=== Requirement ===
Print all entries word for word.

[Stored data entries]
____
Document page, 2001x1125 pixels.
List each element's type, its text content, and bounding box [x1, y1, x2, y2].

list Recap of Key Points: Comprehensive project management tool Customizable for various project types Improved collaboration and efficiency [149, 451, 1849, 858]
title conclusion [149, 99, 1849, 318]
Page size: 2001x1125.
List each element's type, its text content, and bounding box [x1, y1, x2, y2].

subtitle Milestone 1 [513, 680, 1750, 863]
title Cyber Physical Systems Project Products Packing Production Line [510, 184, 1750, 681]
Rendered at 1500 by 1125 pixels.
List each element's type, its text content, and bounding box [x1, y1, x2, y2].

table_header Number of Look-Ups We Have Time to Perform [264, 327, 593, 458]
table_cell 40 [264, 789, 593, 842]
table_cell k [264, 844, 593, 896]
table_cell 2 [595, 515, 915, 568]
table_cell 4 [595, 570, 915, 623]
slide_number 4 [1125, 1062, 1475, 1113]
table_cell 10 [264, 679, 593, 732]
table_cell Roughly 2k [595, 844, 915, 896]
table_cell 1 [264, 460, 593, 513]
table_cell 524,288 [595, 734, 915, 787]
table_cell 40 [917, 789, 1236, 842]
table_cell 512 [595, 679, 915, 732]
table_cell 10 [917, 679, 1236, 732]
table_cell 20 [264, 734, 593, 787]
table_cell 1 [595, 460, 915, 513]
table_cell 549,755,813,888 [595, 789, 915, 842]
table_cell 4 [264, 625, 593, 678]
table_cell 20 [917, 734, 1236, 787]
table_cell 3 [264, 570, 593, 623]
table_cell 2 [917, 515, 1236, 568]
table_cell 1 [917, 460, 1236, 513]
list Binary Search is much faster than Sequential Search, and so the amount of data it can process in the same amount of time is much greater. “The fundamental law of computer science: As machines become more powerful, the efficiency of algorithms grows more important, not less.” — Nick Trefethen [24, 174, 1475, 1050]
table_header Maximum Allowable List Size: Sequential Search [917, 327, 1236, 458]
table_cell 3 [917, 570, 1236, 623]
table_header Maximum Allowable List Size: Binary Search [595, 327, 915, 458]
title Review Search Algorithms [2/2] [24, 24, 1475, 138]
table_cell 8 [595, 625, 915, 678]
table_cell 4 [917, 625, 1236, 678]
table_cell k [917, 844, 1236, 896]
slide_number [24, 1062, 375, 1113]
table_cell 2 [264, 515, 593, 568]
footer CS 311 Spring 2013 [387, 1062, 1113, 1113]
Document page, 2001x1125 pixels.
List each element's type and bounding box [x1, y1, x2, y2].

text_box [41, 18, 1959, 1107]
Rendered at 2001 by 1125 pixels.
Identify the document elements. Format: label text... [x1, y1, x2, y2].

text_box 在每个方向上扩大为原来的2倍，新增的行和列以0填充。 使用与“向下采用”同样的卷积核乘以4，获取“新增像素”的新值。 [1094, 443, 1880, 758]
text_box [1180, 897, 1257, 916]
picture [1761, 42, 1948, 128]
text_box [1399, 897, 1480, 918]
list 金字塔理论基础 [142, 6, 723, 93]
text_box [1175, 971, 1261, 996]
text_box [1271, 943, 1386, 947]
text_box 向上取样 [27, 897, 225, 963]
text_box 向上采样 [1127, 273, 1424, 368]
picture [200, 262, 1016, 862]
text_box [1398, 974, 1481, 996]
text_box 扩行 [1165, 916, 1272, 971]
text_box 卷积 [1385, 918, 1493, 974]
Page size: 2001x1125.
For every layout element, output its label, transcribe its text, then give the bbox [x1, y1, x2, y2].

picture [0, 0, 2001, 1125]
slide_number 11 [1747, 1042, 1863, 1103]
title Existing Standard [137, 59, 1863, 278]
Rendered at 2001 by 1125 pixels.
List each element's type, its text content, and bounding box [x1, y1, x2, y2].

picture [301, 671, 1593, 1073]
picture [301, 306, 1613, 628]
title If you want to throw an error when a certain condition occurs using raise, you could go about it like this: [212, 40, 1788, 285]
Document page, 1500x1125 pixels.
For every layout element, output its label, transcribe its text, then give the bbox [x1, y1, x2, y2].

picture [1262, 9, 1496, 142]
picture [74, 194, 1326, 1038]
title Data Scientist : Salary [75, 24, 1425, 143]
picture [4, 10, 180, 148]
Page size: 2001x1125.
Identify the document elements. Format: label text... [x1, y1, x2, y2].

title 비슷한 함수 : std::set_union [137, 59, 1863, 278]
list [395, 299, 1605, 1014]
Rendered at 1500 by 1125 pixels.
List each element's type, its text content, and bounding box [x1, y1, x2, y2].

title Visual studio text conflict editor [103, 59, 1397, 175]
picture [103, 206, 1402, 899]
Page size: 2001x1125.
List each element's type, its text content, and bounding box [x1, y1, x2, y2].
____
=== Written response ===
Document page, 2001x1125 pixels.
List each element's type, its text content, and bounding box [x1, y1, x2, y2].

list Recap of Key Points: Comprehensive project management tool Customizable for various project types Improved collaboration and efficiency [149, 451, 1849, 858]
title conclusion [149, 99, 1849, 318]
Page size: 2001x1125.
List each element's type, its text content, and bounding box [x1, y1, x2, y2].

subtitle Milestone 1 [513, 680, 1750, 863]
title Cyber Physical Systems Project Products Packing Production Line [510, 184, 1750, 681]
Rendered at 1500 by 1125 pixels.
List each element's type, its text content, and bounding box [x1, y1, x2, y2].

table_header Number of Look-Ups We Have Time to Perform [264, 327, 593, 458]
table_cell 40 [264, 789, 593, 842]
table_cell k [264, 844, 593, 896]
table_cell 2 [595, 515, 915, 568]
table_cell 4 [595, 570, 915, 623]
slide_number 4 [1125, 1062, 1475, 1113]
table_cell 10 [264, 679, 593, 732]
table_cell Roughly 2k [595, 844, 915, 896]
table_cell 1 [264, 460, 593, 513]
table_cell 524,288 [595, 734, 915, 787]
table_cell 40 [917, 789, 1236, 842]
table_cell 512 [595, 679, 915, 732]
table_cell 10 [917, 679, 1236, 732]
table_cell 20 [264, 734, 593, 787]
table_cell 1 [595, 460, 915, 513]
table_cell 549,755,813,888 [595, 789, 915, 842]
table_cell 4 [264, 625, 593, 678]
table_cell 20 [917, 734, 1236, 787]
table_cell 3 [264, 570, 593, 623]
table_cell 2 [917, 515, 1236, 568]
table_cell 1 [917, 460, 1236, 513]
list Binary Search is much faster than Sequential Search, and so the amount of data it can process in the same amount of time is much greater. “The fundamental law of computer science: As machines become more powerful, the efficiency of algorithms grows more important, not less.” — Nick Trefethen [24, 174, 1475, 1050]
table_header Maximum Allowable List Size: Sequential Search [917, 327, 1236, 458]
table_cell 3 [917, 570, 1236, 623]
table_header Maximum Allowable List Size: Binary Search [595, 327, 915, 458]
title Review Search Algorithms [2/2] [24, 24, 1475, 138]
table_cell 8 [595, 625, 915, 678]
table_cell 4 [917, 625, 1236, 678]
table_cell k [917, 844, 1236, 896]
slide_number [24, 1062, 375, 1113]
table_cell 2 [264, 515, 593, 568]
footer CS 311 Spring 2013 [387, 1062, 1113, 1113]
Document page, 2001x1125 pixels.
List each element's type and bounding box [x1, y1, x2, y2].

text_box [41, 18, 1959, 1107]
Rendered at 2001 by 1125 pixels.
Identify the document elements. Format: label text... [x1, y1, x2, y2].

text_box 在每个方向上扩大为原来的2倍，新增的行和列以0填充。 使用与“向下采用”同样的卷积核乘以4，获取“新增像素”的新值。 [1094, 443, 1880, 758]
text_box [1180, 897, 1257, 916]
picture [1761, 42, 1948, 128]
text_box [1399, 897, 1480, 918]
list 金字塔理论基础 [142, 6, 723, 93]
text_box [1175, 971, 1261, 996]
text_box [1271, 943, 1386, 947]
text_box 向上取样 [27, 897, 225, 963]
text_box 向上采样 [1127, 273, 1424, 368]
picture [200, 262, 1016, 862]
text_box [1398, 974, 1481, 996]
text_box 扩行 [1165, 916, 1272, 971]
text_box 卷积 [1385, 918, 1493, 974]
Page size: 2001x1125.
For every layout element, output its label, transcribe its text, then give the bbox [x1, y1, x2, y2].

picture [0, 0, 2001, 1125]
slide_number 11 [1747, 1042, 1863, 1103]
title Existing Standard [137, 59, 1863, 278]
Rendered at 2001 by 1125 pixels.
List each element's type, its text content, and bounding box [x1, y1, x2, y2].

picture [301, 671, 1593, 1073]
picture [301, 306, 1613, 628]
title If you want to throw an error when a certain condition occurs using raise, you could go about it like this: [212, 40, 1788, 285]
Document page, 1500x1125 pixels.
For every layout element, output its label, transcribe its text, then give the bbox [x1, y1, x2, y2].

picture [1262, 9, 1496, 142]
picture [74, 194, 1326, 1038]
title Data Scientist : Salary [75, 24, 1425, 143]
picture [4, 10, 180, 148]
Page size: 2001x1125.
Identify the document elements. Format: label text... [x1, y1, x2, y2].

title 비슷한 함수 : std::set_union [137, 59, 1863, 278]
list [395, 299, 1605, 1014]
Rendered at 1500 by 1125 pixels.
List each element's type, its text content, and bounding box [x1, y1, x2, y2].

title Visual studio text conflict editor [103, 59, 1397, 175]
picture [103, 206, 1402, 899]
Page size: 2001x1125.
List each element's type, its text content, and bounding box [x1, y1, x2, y2].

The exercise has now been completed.